Look through the data below and show every line that includes "gini".

**RECORDS SUPPLIED**
##############################

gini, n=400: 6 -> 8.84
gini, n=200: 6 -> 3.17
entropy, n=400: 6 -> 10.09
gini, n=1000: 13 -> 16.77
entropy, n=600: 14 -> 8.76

##############################

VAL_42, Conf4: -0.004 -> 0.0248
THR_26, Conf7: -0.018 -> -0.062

##############################

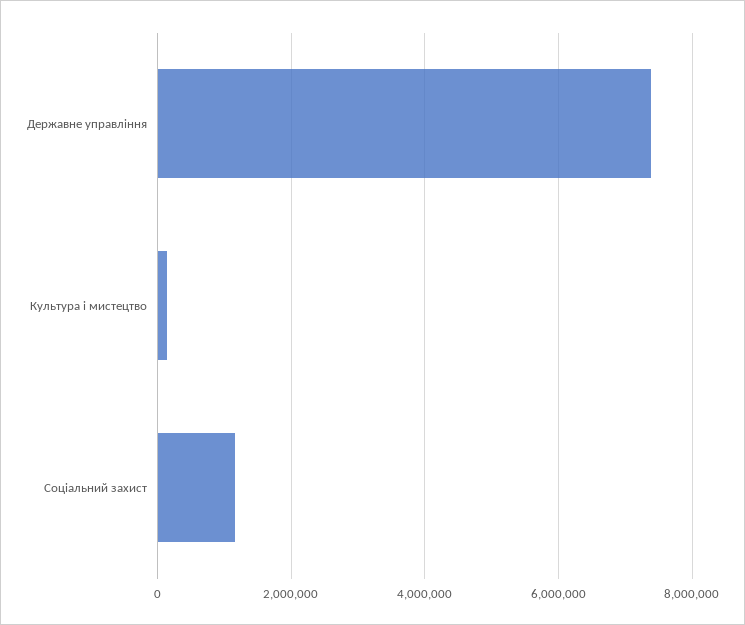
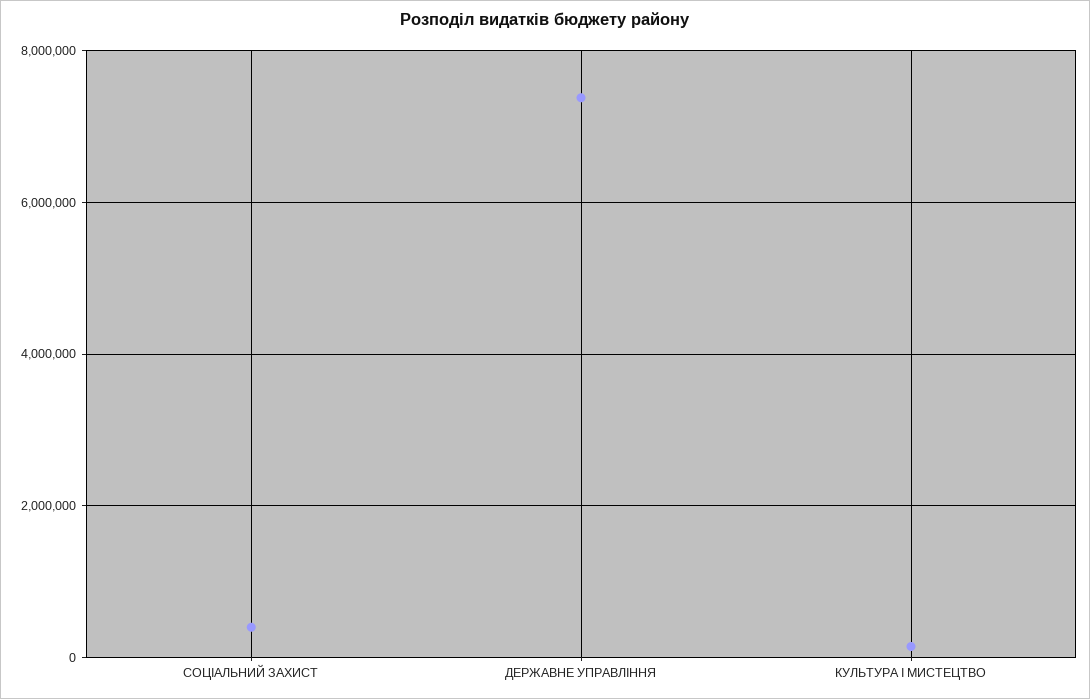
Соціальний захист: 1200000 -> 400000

##############################

**EXERCISE RESPONSE**
gini, n=400: 6 -> 8.84
gini, n=200: 6 -> 3.17
gini, n=1000: 13 -> 16.77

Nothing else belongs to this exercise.